Однажды, актриса Азаревичева попросила инспектора драматической труппы, отставного полковника А. И. Храповицкаго, ужаснаго чудака и формалиста, — доложить директору, чтобы бенефисъ, назначенный ей на такое-то число, былъ отложенъ на нѣсколько дней. Все дѣло было въ двухъ словахъ; но Храповицкій важно отвѣчалъ ей, что онъ безъ бумаги не можетъ ходатайствовать о ея просьбѣ.
— Ахъ, Александръ Ивановичъ, — сказала Азаревичева, — гдѣ мнѣ писать бумаги? Я не умѣю.
— Ну, все равно; надобно соблюсти форму… Здѣсь же, на репетиціи, вамъ ее напишетъ Семихатовъ (секретарь Храповицкаго изъ молодыхъ актеровъ).
Тутъ Храповицкій кликнулъ его, усадилъ и началъ диктовать:
— Пиши… Его высокоблагородію… коллежскому… совѣтнику… и… кава-ле-ру… господину… инспектору… россійской… драматической… труппы… отъ актрисы… Азаревичевой… — и пошелъ и пошелъ приказнымъ слогомъ излагать ея просьбу къ себѣ самому. Окончивъ диктовку, онъ велѣлъ Азаревичевой подписать; отдалъ просьбу ей; потомъ, по формѣ, велѣлъ подать себѣ, что Азаревичева и исполнила, едва удерживаясь отъ смѣху… Храповицкій, очень серьезно, вслухъ, прочелъ свое диктованіе и отвѣчалъ:
— Знаете ли что? Его сіятельство никакъ не согласится на вашу просьбу и я никакъ не могу напрасно его безпокоить. Совѣтую вамъ лично его попросить, — это другое дѣло!
И тутъ же разорвалъ только что поданную ему бумагу. Азаревичева глаза вытаращила:
— Что же за комедія? Вы бы мнѣ сначала такъ и сказали; а то зачѣмъ же заставили меня подписывать бумагу?
— Сначала я не сообразилъ! — глубокомысленно отвѣчалъ онъ, — а вы, сударыня — дѣвица, и потому не понимаете формы.

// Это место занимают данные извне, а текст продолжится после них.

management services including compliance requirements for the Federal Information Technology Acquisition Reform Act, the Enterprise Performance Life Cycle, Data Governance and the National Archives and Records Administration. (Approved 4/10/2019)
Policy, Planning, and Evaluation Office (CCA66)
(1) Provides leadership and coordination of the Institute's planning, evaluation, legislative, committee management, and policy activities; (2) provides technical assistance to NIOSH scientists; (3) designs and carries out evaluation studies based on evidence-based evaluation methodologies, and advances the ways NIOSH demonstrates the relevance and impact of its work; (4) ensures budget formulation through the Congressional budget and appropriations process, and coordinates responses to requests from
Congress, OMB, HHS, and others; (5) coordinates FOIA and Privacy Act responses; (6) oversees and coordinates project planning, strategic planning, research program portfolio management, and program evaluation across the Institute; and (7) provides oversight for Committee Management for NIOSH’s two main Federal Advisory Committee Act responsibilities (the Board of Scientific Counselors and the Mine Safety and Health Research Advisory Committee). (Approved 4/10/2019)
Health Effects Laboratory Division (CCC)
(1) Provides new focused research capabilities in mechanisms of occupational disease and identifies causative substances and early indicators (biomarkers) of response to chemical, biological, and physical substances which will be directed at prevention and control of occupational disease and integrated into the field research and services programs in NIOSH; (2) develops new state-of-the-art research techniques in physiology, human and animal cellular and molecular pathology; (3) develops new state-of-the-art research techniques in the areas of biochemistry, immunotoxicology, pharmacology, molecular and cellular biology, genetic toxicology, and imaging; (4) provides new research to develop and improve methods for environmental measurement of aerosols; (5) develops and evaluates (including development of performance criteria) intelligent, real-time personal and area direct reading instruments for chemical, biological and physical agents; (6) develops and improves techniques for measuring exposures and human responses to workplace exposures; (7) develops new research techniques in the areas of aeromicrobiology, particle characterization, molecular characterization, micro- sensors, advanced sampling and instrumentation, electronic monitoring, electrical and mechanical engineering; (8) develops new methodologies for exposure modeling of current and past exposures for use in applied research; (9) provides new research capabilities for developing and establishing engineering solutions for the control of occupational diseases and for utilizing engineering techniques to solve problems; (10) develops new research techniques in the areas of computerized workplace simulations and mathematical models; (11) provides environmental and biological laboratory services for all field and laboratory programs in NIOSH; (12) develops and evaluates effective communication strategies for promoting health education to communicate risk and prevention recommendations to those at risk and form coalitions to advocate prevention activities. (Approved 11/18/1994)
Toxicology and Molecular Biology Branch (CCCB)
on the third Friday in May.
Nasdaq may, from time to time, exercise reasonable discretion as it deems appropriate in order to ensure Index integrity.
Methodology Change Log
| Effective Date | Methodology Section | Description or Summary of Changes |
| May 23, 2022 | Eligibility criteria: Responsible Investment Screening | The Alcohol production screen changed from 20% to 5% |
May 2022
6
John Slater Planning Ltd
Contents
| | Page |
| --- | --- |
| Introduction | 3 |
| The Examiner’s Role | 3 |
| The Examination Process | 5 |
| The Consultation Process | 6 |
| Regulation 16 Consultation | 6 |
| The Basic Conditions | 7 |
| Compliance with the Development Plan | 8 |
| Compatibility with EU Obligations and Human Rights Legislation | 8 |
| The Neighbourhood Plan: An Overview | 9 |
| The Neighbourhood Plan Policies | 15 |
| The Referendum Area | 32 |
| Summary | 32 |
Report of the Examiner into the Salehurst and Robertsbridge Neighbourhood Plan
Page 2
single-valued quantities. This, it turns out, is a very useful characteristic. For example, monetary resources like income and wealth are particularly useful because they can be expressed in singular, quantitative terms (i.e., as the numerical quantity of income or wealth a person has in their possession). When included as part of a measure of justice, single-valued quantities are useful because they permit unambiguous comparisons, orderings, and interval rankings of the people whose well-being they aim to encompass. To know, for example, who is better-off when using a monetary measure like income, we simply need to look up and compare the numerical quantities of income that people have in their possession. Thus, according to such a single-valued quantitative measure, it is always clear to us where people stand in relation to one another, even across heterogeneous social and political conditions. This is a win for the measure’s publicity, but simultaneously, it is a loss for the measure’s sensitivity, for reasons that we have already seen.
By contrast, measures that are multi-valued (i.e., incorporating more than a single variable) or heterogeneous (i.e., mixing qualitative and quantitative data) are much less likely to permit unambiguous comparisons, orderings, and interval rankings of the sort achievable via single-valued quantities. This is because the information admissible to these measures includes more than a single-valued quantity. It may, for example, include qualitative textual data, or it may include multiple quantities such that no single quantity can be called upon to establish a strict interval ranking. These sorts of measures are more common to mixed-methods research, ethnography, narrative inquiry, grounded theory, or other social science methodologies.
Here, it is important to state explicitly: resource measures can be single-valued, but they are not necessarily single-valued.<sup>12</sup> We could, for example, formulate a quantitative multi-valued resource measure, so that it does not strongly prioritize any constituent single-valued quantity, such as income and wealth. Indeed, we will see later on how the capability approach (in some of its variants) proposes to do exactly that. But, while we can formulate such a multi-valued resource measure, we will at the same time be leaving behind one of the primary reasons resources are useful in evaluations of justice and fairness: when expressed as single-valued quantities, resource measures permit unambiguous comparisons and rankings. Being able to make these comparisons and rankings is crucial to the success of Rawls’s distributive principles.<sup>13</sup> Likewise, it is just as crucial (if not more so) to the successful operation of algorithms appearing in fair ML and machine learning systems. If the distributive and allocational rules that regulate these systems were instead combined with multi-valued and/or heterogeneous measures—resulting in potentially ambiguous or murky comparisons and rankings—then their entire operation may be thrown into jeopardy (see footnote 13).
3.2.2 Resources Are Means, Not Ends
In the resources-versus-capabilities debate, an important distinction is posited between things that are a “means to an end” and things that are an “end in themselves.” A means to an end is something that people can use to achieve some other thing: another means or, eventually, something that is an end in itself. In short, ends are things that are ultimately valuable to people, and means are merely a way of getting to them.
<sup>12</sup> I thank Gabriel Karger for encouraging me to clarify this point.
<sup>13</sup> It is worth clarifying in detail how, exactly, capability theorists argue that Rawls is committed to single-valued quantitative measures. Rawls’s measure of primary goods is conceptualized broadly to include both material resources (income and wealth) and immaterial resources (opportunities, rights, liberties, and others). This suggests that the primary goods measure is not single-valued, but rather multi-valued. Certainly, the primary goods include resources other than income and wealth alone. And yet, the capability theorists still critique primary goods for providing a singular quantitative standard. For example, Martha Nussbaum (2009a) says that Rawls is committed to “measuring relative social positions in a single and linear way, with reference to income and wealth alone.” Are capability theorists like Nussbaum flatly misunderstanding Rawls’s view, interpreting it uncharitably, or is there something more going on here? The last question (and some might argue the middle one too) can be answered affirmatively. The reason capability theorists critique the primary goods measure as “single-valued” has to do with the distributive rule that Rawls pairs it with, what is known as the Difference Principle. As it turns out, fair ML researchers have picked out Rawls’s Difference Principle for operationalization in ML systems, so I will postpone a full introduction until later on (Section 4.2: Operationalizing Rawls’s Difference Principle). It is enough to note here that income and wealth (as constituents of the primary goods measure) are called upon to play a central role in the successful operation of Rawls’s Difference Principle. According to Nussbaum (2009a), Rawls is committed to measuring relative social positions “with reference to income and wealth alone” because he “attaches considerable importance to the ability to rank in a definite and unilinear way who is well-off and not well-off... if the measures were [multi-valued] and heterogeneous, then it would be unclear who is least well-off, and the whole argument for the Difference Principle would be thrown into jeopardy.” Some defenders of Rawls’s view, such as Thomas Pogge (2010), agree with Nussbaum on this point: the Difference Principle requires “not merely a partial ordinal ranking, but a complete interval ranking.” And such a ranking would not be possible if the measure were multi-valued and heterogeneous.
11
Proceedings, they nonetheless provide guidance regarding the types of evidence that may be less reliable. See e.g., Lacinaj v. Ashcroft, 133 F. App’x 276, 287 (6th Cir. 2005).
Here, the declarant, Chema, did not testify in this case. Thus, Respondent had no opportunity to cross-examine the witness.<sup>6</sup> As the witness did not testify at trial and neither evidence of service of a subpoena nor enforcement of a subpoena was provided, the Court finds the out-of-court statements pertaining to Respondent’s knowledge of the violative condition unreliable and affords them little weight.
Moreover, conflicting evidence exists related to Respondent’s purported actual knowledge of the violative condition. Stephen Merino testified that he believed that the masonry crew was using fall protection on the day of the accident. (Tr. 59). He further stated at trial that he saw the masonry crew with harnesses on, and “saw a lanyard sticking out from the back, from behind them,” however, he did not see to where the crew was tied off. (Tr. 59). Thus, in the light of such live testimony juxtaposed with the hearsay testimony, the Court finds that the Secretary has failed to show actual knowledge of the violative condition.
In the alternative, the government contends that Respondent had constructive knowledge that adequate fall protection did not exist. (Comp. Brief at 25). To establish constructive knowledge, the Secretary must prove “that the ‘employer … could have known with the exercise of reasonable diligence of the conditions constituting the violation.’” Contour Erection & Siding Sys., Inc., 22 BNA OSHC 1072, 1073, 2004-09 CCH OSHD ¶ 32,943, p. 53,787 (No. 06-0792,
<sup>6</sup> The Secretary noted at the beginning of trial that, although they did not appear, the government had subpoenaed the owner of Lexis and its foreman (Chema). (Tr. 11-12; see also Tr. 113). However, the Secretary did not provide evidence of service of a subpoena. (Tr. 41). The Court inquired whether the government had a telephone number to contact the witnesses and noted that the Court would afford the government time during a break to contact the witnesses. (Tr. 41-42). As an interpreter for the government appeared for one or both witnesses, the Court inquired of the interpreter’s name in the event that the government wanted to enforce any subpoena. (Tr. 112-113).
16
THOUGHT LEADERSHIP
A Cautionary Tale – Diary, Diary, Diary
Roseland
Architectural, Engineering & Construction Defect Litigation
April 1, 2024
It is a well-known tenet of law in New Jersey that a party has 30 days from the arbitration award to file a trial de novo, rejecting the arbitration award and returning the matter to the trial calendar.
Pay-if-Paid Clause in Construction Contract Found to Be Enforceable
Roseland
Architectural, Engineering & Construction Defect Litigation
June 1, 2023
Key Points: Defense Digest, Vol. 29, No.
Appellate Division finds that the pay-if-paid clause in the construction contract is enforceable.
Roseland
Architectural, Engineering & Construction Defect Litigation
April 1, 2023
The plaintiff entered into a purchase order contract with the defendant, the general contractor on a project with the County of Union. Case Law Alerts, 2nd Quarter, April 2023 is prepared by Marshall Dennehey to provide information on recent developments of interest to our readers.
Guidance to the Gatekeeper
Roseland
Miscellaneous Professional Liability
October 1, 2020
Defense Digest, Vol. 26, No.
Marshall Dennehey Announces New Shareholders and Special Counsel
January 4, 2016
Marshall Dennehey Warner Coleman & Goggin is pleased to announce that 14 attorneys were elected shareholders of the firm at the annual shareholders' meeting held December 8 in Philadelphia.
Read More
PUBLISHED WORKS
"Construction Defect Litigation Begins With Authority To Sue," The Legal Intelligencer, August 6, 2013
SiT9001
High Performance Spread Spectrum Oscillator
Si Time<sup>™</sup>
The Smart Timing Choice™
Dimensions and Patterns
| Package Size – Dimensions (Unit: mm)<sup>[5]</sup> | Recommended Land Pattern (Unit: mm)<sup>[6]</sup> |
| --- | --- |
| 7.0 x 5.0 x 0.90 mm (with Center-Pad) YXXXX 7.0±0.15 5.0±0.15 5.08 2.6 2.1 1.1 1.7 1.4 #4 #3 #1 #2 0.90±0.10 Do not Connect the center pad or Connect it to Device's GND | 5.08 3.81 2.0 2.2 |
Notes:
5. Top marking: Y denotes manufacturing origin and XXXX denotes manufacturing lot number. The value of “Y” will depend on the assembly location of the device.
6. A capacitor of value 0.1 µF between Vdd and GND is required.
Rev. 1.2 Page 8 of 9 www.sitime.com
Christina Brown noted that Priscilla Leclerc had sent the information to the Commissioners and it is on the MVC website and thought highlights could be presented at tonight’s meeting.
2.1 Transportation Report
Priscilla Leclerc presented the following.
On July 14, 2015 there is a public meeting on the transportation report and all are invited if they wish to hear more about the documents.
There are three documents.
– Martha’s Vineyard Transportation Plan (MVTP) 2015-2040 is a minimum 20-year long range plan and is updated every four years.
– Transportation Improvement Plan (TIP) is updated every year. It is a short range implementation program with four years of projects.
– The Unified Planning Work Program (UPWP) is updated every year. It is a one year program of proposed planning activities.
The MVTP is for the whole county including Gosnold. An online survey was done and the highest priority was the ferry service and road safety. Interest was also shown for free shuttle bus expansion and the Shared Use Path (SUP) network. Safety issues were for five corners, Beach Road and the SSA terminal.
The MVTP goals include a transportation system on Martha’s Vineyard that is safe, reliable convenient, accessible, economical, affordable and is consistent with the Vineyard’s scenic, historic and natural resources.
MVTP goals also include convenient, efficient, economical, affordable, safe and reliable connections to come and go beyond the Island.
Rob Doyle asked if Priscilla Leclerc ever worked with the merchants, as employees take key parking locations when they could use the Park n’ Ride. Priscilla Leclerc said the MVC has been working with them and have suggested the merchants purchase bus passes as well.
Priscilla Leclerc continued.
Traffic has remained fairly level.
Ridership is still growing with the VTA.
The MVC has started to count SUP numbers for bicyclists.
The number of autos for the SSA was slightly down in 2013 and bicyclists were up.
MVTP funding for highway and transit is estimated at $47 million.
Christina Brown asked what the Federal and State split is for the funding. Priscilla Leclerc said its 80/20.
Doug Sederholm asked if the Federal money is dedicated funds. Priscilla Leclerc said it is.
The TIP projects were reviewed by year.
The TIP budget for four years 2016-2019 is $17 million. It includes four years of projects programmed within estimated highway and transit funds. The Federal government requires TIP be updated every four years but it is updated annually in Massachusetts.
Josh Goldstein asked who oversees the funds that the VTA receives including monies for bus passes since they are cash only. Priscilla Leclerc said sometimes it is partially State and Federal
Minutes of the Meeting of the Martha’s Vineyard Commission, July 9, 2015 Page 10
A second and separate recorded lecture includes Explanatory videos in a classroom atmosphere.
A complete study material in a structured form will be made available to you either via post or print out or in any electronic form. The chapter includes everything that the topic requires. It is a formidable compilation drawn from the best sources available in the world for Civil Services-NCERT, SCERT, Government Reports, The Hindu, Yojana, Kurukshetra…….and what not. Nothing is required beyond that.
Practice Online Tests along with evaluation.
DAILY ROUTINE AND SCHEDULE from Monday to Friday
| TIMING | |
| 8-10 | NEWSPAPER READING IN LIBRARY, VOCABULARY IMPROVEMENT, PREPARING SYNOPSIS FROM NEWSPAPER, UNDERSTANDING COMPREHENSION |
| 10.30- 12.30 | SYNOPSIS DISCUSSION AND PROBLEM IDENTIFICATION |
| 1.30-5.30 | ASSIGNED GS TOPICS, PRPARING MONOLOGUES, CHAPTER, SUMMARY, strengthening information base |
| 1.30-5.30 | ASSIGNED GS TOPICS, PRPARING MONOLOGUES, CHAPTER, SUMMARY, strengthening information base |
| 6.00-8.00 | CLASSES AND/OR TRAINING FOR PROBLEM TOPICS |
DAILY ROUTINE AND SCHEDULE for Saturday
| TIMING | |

Въ 1840 годахъ, въ Италіи происходили событія, въ которыхъ главную роль игралъ папа Пій IX. Всѣ тогдашнія газеты наполнялись исключительно извѣстіями о дѣйствіяхъ папы; онъ служилъ темой и для разговоровъ въ высшемъ обществѣ, причемъ его обыкновенно называли Пій-нёфъ. На вечерѣ у Д. Г. Бибикова, присутствовавшіе сообщали другъ другу послѣднія новости, полученныя изъ Италіи, и безпрестанно упоминали о Піѣ-нёфъ. Находившійся въ числѣ гостей, извѣстный фронтовикъ, командиръ четвертаго пѣхотнаго корпуса, генералъ Чаадаевъ, вслушавшись въ разговоръ, сказалъ съ азартомъ:
— Только и слышу о Пиневѣ; куралеситъ да и только! Эта шельма должно быть русскій, по фамиліи слышно: Пиневъ. Конечно, русскій, подлецъ! Что государь его не вытребуетъ; отдалъ бы мнѣ, я его бы продернулъ! забылъ бы о революціяхъ!
Графиня Анна Родіоновна Чернышева, жена генералъ-фельдмаршала и главнокомандующаго въ Москвѣ, графа Захара Григорьевича Чернышева, была очень добрая, но вмѣстѣ съ тѣмъ гордая и недоступная женщина.